Task prompt:
Could you give everything from the line containing "scientific name: Protonotaria citrea" down to the last line of the records below, both included, as a numbered list with blank lines left out?

◆ ◆ ◆ ◆ ◆ ◆ ◆

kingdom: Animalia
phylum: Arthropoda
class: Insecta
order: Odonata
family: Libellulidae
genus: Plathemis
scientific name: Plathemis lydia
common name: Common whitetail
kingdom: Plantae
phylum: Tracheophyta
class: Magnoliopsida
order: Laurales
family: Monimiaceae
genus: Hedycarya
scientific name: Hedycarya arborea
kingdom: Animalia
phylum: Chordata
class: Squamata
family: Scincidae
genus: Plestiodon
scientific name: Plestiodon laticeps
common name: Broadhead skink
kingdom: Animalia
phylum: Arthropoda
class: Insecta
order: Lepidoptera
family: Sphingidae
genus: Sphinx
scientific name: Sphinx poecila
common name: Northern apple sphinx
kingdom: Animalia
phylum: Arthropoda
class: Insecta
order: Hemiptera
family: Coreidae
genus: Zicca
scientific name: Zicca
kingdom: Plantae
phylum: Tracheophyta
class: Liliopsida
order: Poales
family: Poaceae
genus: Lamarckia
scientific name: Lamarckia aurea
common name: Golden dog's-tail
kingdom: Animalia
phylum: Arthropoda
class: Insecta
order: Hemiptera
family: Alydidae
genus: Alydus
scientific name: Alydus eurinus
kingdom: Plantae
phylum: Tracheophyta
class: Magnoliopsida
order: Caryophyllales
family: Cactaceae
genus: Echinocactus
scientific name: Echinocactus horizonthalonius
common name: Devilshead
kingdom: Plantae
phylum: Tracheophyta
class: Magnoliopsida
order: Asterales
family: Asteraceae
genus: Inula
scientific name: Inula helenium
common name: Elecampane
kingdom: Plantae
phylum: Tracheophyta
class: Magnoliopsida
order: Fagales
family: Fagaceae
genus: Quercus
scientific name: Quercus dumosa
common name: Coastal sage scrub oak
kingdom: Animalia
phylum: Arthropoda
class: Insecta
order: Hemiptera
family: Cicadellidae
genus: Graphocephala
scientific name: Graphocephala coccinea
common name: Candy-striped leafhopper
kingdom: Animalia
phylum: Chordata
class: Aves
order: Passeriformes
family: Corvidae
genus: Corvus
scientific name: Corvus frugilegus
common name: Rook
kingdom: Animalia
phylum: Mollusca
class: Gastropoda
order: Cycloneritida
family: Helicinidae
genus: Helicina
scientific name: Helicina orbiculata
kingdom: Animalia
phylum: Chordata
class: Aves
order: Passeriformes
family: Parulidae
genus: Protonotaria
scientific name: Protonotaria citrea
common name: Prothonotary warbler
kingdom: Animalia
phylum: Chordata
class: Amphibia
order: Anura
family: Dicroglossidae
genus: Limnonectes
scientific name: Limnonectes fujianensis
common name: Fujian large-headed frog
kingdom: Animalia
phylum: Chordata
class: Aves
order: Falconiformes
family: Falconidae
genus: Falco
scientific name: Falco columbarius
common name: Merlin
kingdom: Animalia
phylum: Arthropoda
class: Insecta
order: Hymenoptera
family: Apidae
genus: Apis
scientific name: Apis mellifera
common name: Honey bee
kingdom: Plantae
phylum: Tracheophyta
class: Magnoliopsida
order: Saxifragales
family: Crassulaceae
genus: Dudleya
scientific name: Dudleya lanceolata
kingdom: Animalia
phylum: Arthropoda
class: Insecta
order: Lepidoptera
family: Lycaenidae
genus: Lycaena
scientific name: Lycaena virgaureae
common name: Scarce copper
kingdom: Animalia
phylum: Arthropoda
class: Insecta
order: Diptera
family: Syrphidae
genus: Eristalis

◆ ◆ ◆ ◆ ◆ ◆ ◆

Answer to the exercise:
1. scientific name: Protonotaria citrea
2. common name: Prothonotary warbler
3. kingdom: Animalia
4. phylum: Chordata
5. class: Amphibia
6. order: Anura
7. family: Dicroglossidae
8. genus: Limnonectes
9. scientific name: Limnonectes fujianensis
10. common name: Fujian large-headed frog
11. kingdom: Animalia
12. phylum: Chordata
13. class: Aves
14. order: Falconiformes
15. family: Falconidae
16. genus: Falco
17. scientific name: Falco columbarius
18. common name: Merlin
19. kingdom: Animalia
20. phylum: Arthropoda
21. class: Insecta
22. order: Hymenoptera
23. family: Apidae
24. genus: Apis
25. scientific name: Apis mellifera
26. common name: Honey bee
27. kingdom: Plantae
28. phylum: Tracheophyta
29. class: Magnoliopsida
30. order: Saxifragales
31. family: Crassulaceae
32. genus: Dudleya
33. scientific name: Dudleya lanceolata
34. kingdom: Animalia
35. phylum: Arthropoda
36. class: Insecta
37. order: Lepidoptera
38. family: Lycaenidae
39. genus: Lycaena
40. scientific name: Lycaena virgaureae
41. common name: Scarce copper
42. kingdom: Animalia
43. phylum: Arthropoda
44. class: Insecta
45. order: Diptera
46. family: Syrphidae
47. genus: Eristalis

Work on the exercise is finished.